You can find the source code for the examples below here on GitHub.
A Motivating Example
Say you want to read some comma-separated value (CSV) data that contains pairs of x and y coordinates as floating-point numbers. In Python, you'd do this with a plain function that uses the csv built-in module:
# Python
def load_csv_data(stream):
result = []
for row in csv.reader(stream):
if len(row) != 2:
raise ValueError('Rows must have two entries')
point = float(row[0]), float(row[1])
result.append(point)
return result
This function reads the input data using csv.reader. It verifies that each row contains only two columns of values. It parses the strings from each column as floating-point numbers. It uses the tuple (x, y) to represent each point that was found in the input CSV. It accumulates the parsed points into a list. Finally, it returns the full list of points to the caller.

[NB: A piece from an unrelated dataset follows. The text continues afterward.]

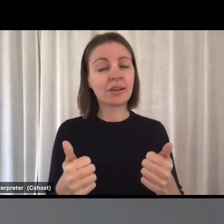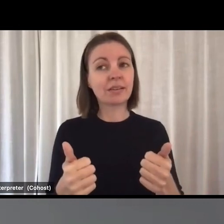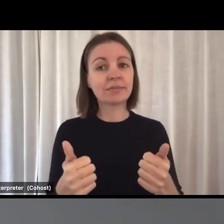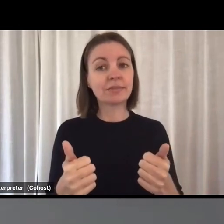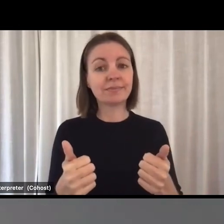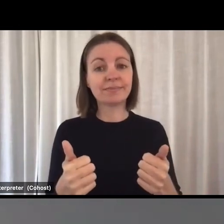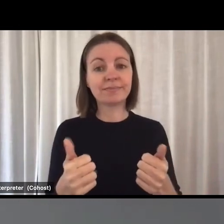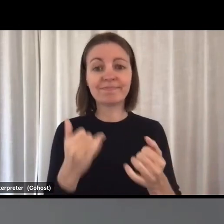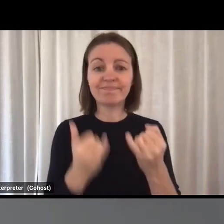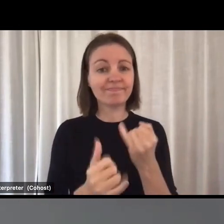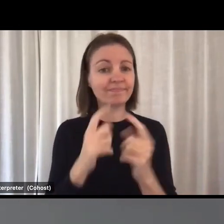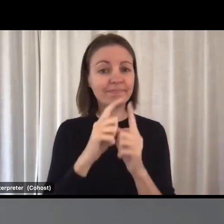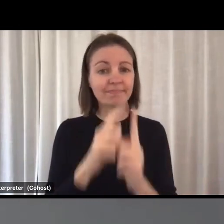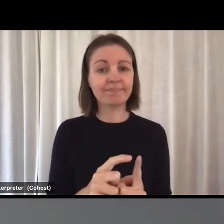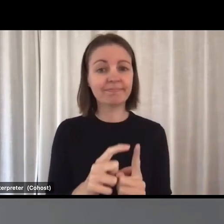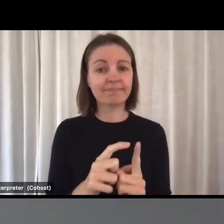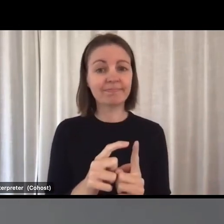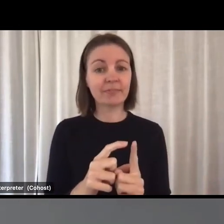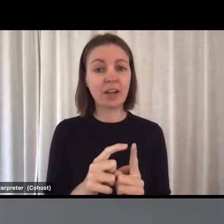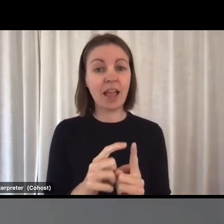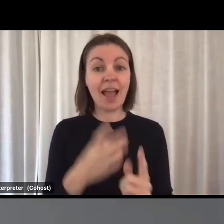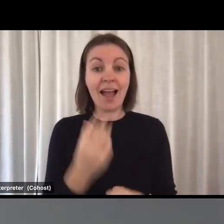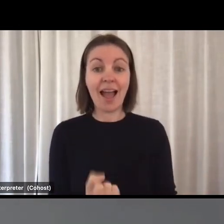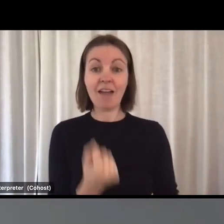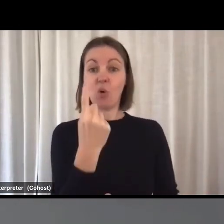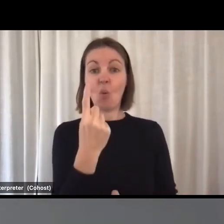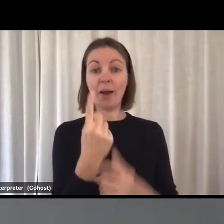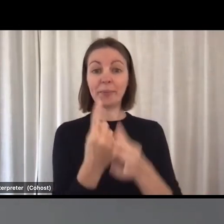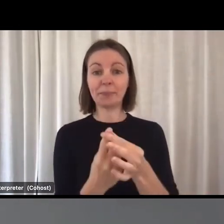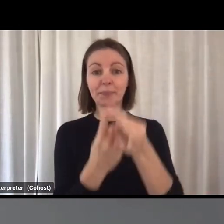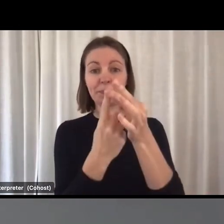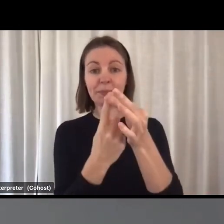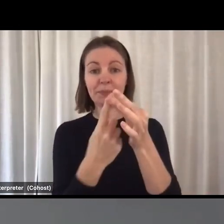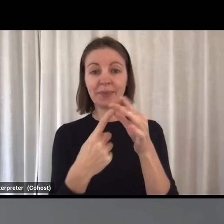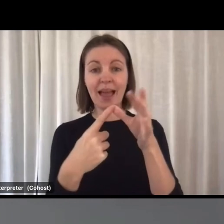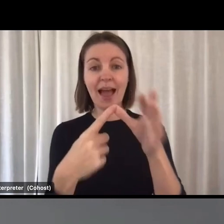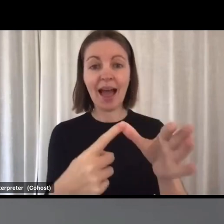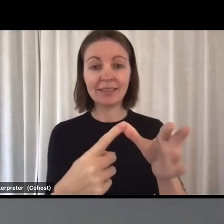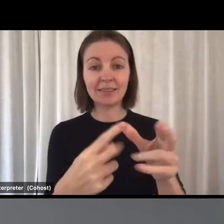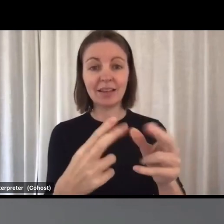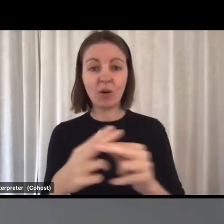that any single measure is the solution to our workforce issues.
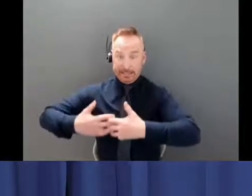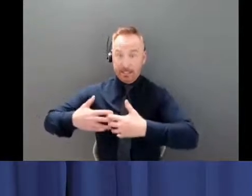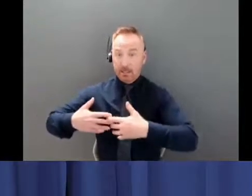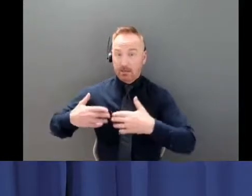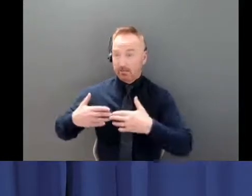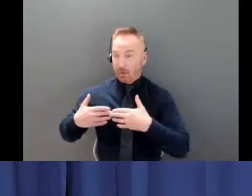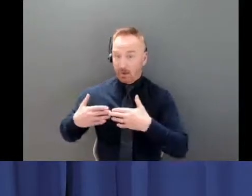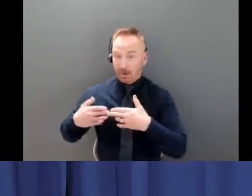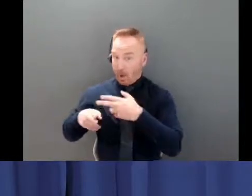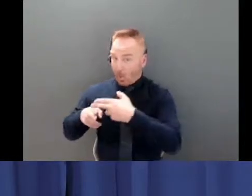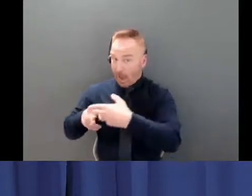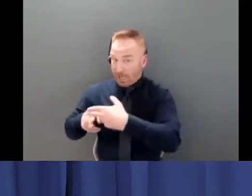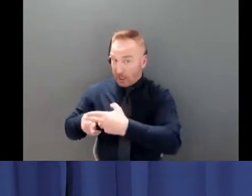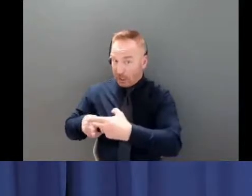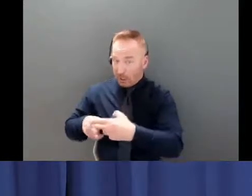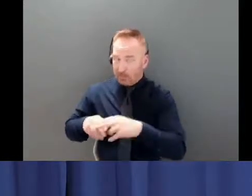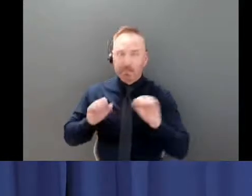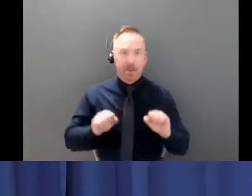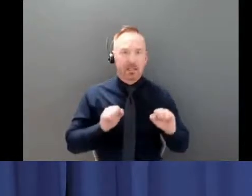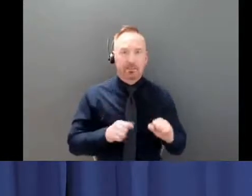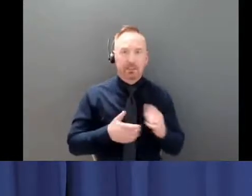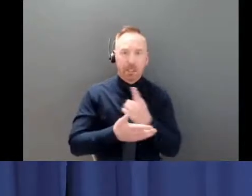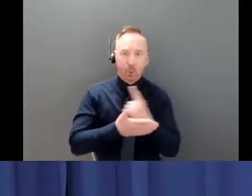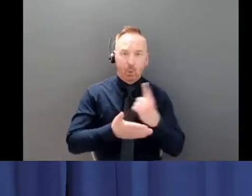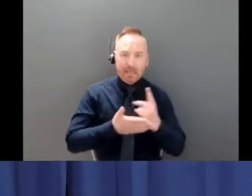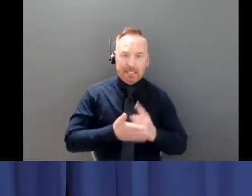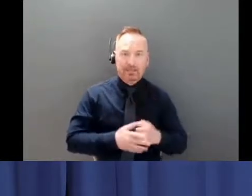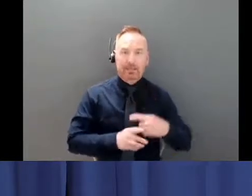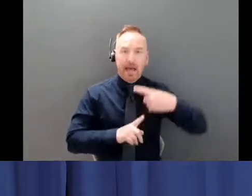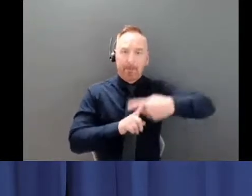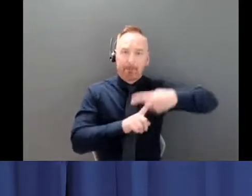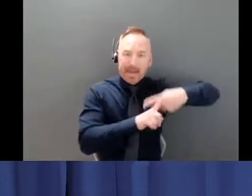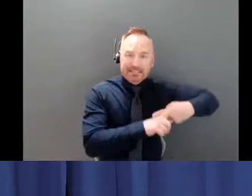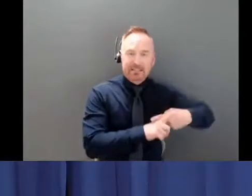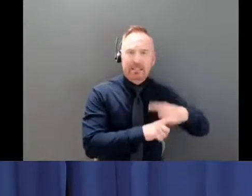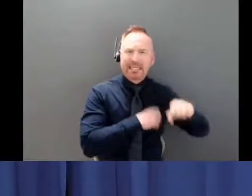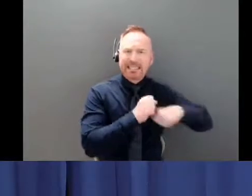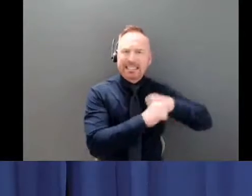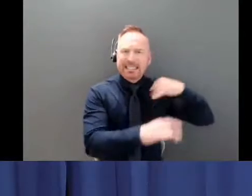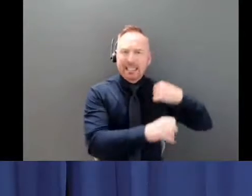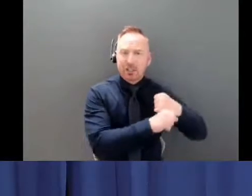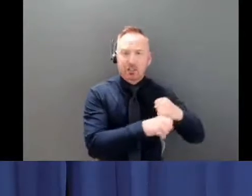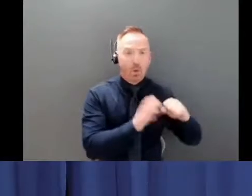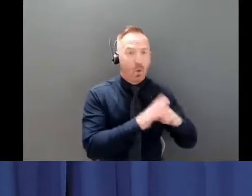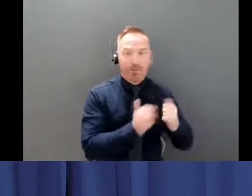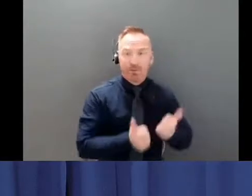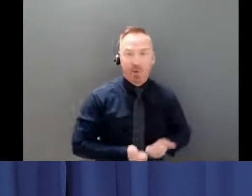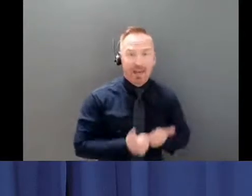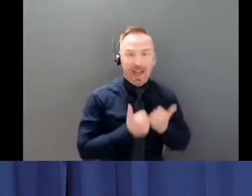or even years even lifelong potentially of irreparable damage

The code that uses this function is straightforward:
# Python
data = '1.0,2.5\n3.5,4.1\n7.5,2.2\n6.9,1.1\n'
rows = load_csv_data(io.StringIO(data))
for i, row in enumerate(rows):
print('Row %d is %r' % (i, row))
>>>
Row 0 is (1.0, 2.5)
Row 1 is (3.5, 4.1)
Row 2 is (7.5, 2.2)
Row 3 is (6.9, 1.1)
Writing the same program in Go is similarly easy. First, I define a struct that will contain the data for the points after they're parsed:
// Go
type Point struct {
X, Y float64
}
Second, I define a function that parses two columns of CSV data into Point instances:
// Go
func recordToPoint(record []string) (p Point) {
if len(record) != 2 {
return
}
p.X, _ = strconv.ParseFloat(record[0], 64)
p.Y, _ = strconv.ParseFloat(record[1], 64)
return
}
Third, I write a function to read all of the CSV data into slices, convert those slices into Point instances, and then return the full slice of points that were found:
// Go
func LoadCsvData(in io.Reader) (result []Point) {
reader := csv.NewReader(in)
records, _ := reader.ReadAll()
for _, record := range records {
point := recordToPoint(record)
result = append(result, point)
}
return
}
The code that uses this function is also simple:
// Go
data := "1.0,2.5\n3.5,4.1\n"
points := LoadCsvData(strings.NewReader(data))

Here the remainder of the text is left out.